> [GOAL]: Retype everything from the line containing "pose: elev=202.1 azim=299.8" down to the line containing "Dot at: occluded" character for character, including both of those lines.

> [MATERIAL]:
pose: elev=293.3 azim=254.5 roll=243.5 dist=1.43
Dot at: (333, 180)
...
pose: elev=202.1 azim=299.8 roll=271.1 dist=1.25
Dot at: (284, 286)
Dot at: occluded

> [FINISHED TASK]:
pose: elev=202.1 azim=299.8 roll=271.1 dist=1.25
Dot at: (284, 286)
Dot at: occluded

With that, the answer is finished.